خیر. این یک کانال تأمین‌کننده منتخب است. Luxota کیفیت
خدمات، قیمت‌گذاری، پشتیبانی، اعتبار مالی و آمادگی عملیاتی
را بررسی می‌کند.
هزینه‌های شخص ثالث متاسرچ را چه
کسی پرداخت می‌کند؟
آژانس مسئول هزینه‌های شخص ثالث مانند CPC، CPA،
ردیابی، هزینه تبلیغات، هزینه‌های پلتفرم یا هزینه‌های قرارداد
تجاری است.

--*--

### How to complete this task
What you return must match the listing above exactly, with every line included.

### Task result
خیر. این یک کانال تأمین‌کننده منتخب است. Luxota کیفیت
خدمات، قیمت‌گذاری، پشتیبانی، اعتبار مالی و آمادگی عملیاتی
را بررسی می‌کند.
هزینه‌های شخص ثالث متاسرچ را چه
کسی پرداخت می‌کند؟
آژانس مسئول هزینه‌های شخص ثالث مانند CPC، CPA،
ردیابی، هزینه تبلیغات، هزینه‌های پلتفرم یا هزینه‌های قرارداد
تجاری است.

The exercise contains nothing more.